## Material provided
━━━━━━
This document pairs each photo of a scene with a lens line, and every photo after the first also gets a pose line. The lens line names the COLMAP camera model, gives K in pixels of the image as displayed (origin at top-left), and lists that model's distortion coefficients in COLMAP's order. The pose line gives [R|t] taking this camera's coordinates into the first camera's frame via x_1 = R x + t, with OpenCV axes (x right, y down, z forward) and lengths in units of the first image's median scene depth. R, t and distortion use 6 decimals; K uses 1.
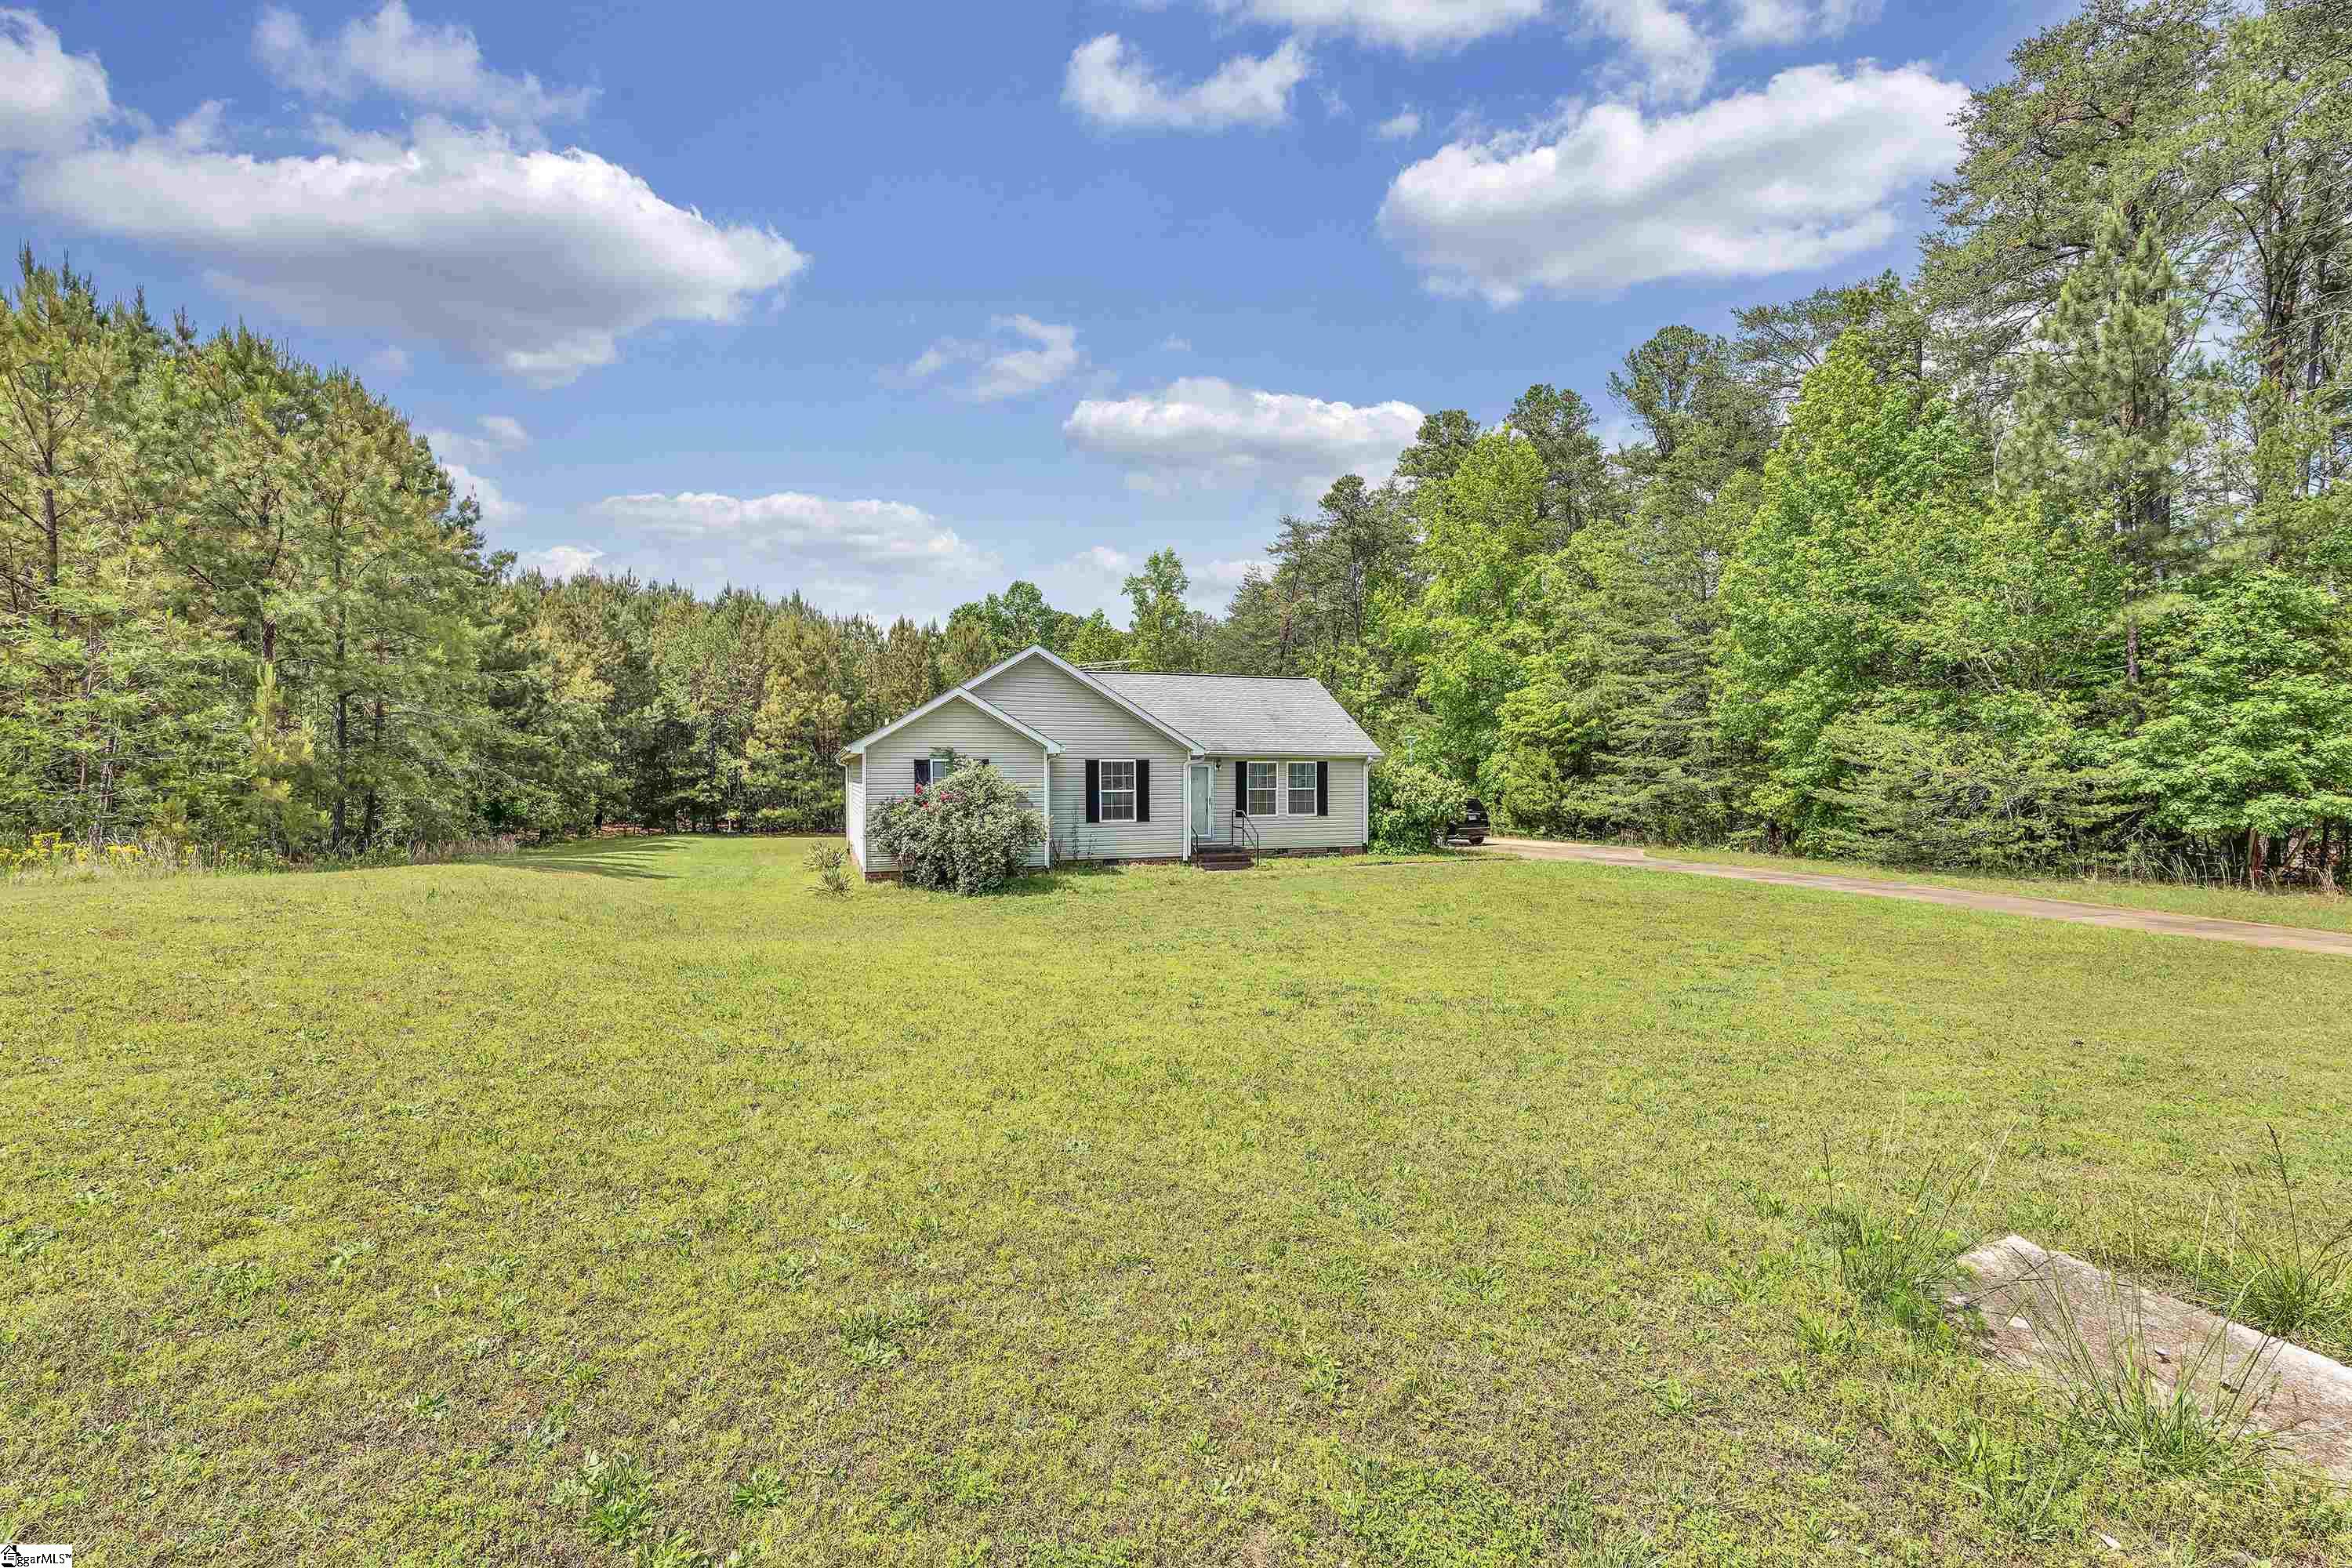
lens RADIAL K [[1037.4, 0, 1176.0], [0, 1037.4, 784.0], [0, 0, 1]] dist [-0.001929, -0.000601]
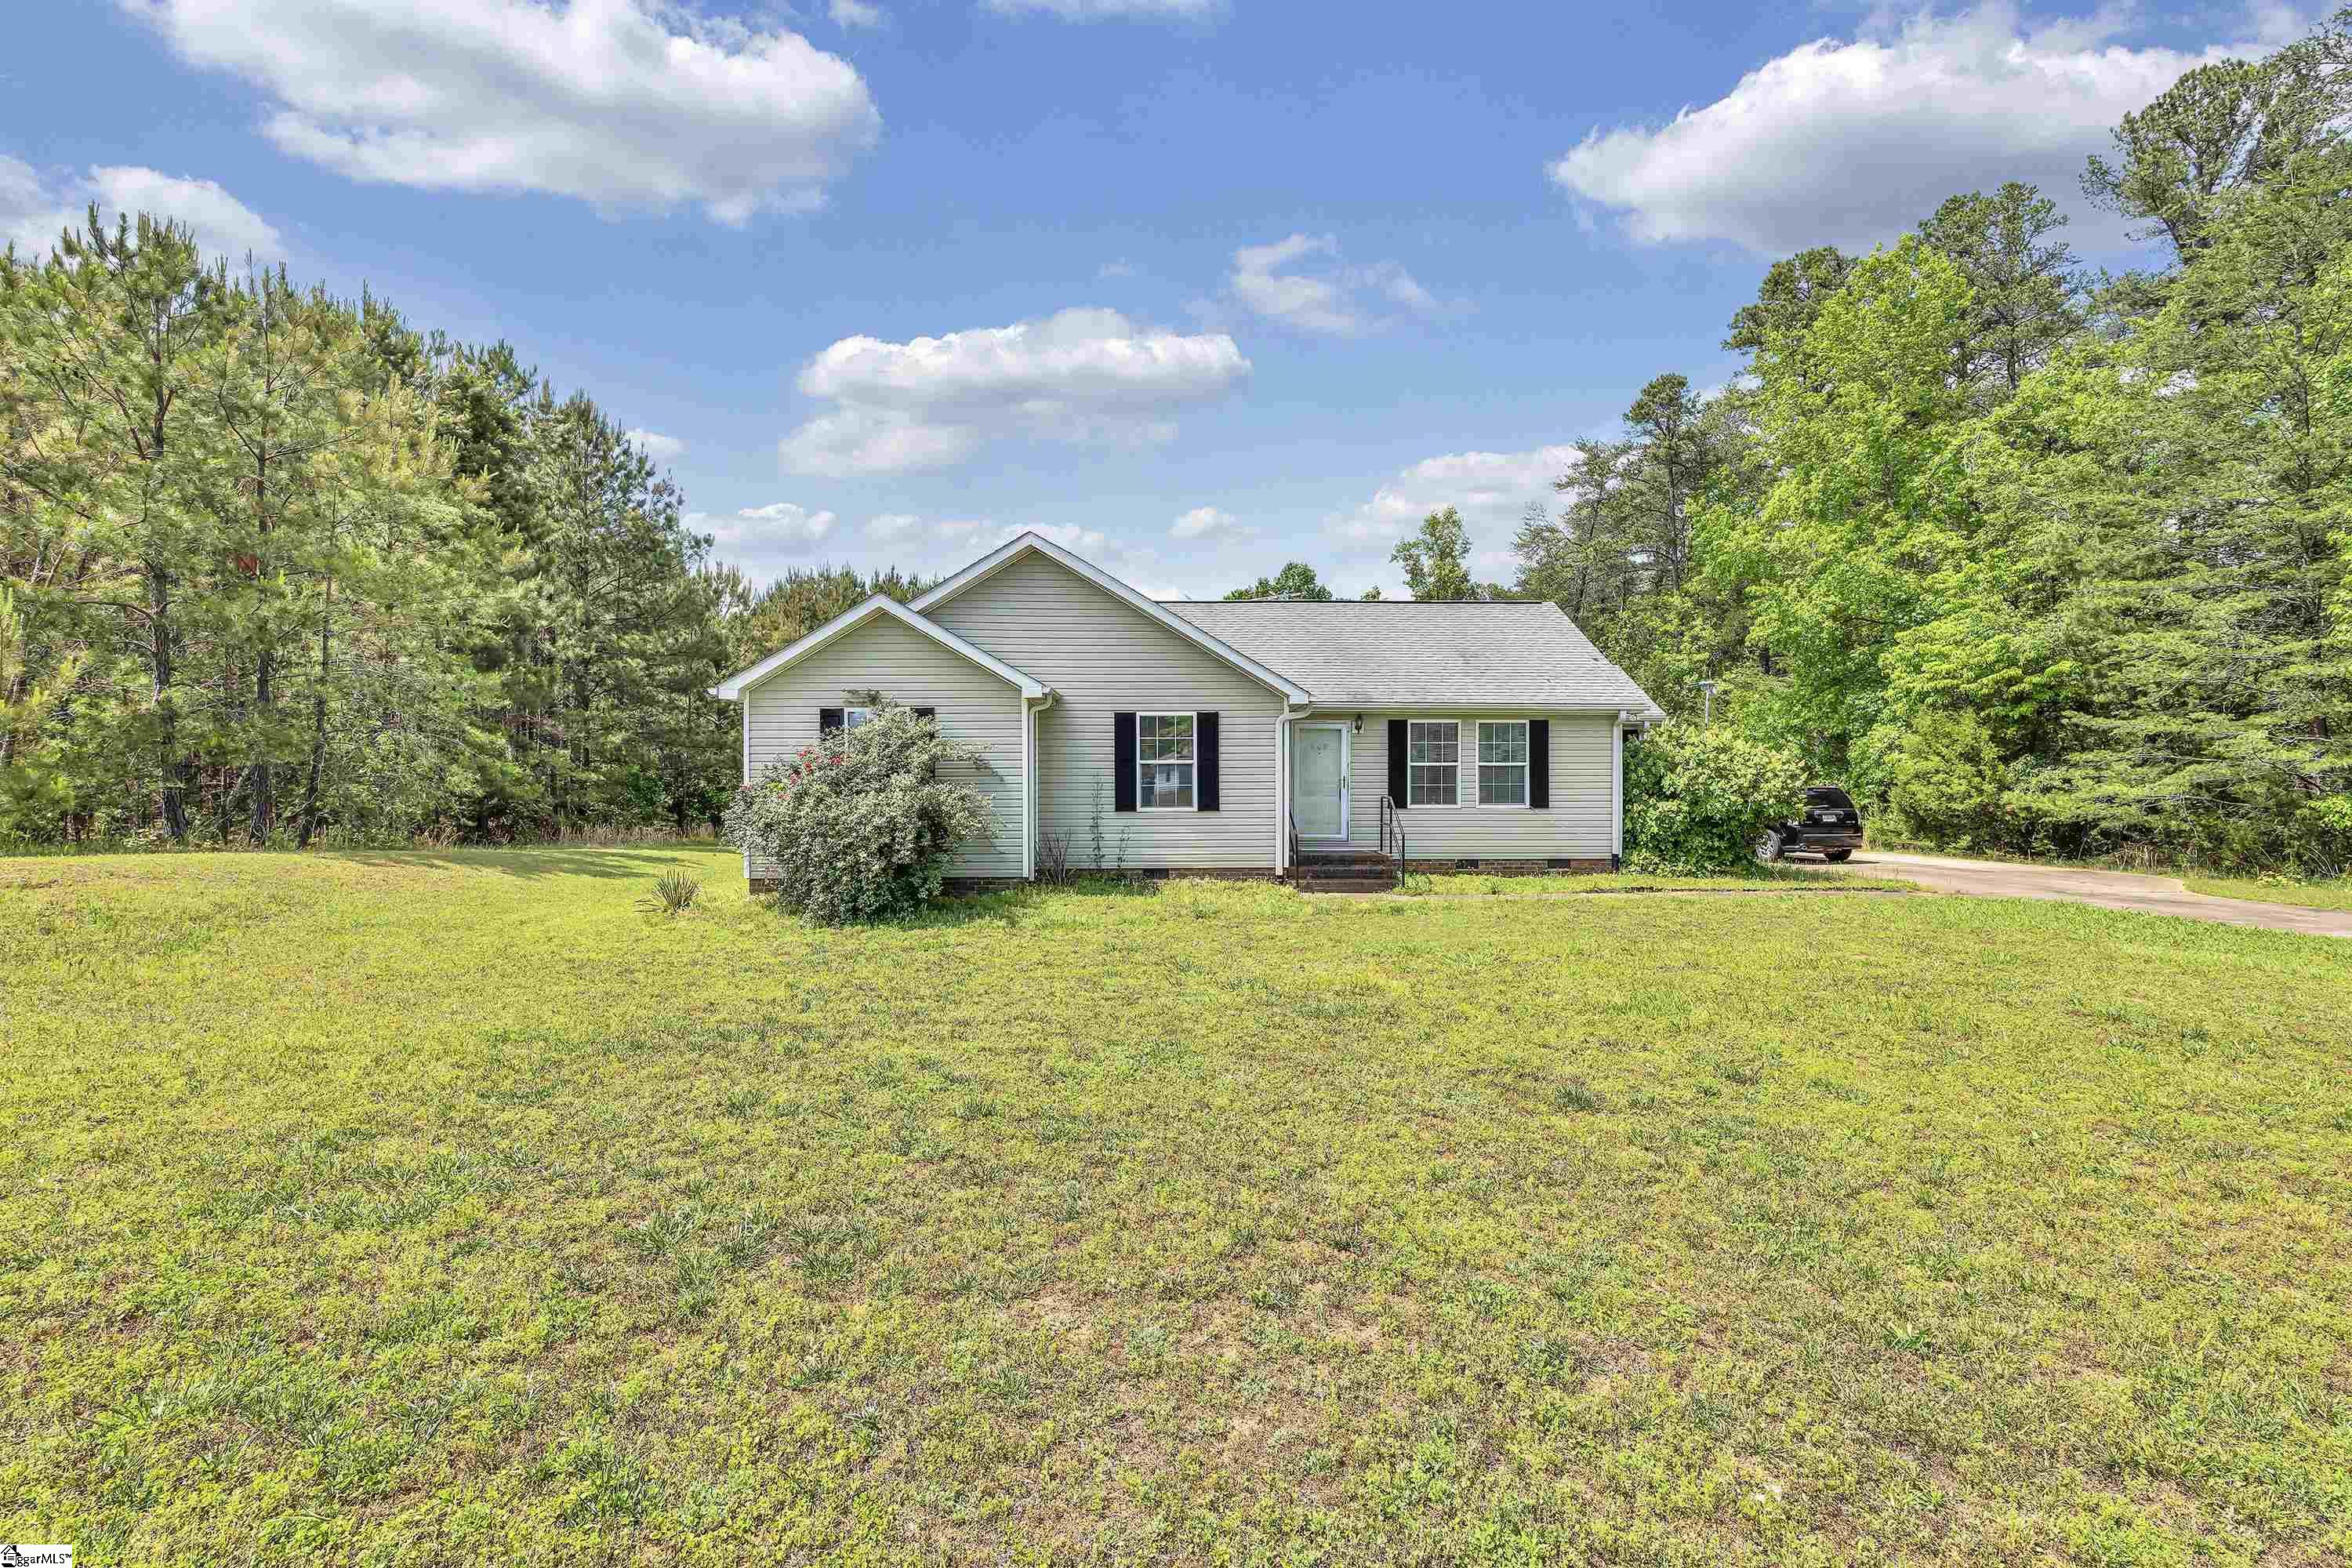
lens RADIAL K [[1020.0, 0, 1177.0], [0, 1020.0, 787.4], [0, 0, 1]] dist [-0.003077, -0.000680]
pose [[0.949992, 0.005256, -0.312231, 0.101976], [-0.005450, 0.999985, 0.000253, 0.015600], [0.312228, 0.001461, 0.950006, 0.290412]]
━━━━━━
Leave out all pictures, then copy the remaining material exactly.

This document pairs each photo of a scene with a lens line, and every photo after the first also gets a pose line. The lens line names the COLMAP camera model, gives K in pixels of the image as displayed (origin at top-left), and lists that model's distortion coefficients in COLMAP's order. The pose line gives [R|t] taking this camera's coordinates into the first camera's frame via x_1 = R x + t, with OpenCV axes (x right, y down, z forward) and lengths in units of the first image's median scene depth. R, t and distortion use 6 decimals; K uses 1.
lens RADIAL K [[1037.4, 0, 1176.0], [0, 1037.4, 784.0], [0, 0, 1]] dist [-0.001929, -0.000601]
lens RADIAL K [[1020.0, 0, 1177.0], [0, 1020.0, 787.4], [0, 0, 1]] dist [-0.003077, -0.000680]
pose [[0.949992, 0.005256, -0.312231, 0.101976], [-0.005450, 0.999985, 0.000253, 0.015600], [0.312228, 0.001461, 0.950006, 0.290412]]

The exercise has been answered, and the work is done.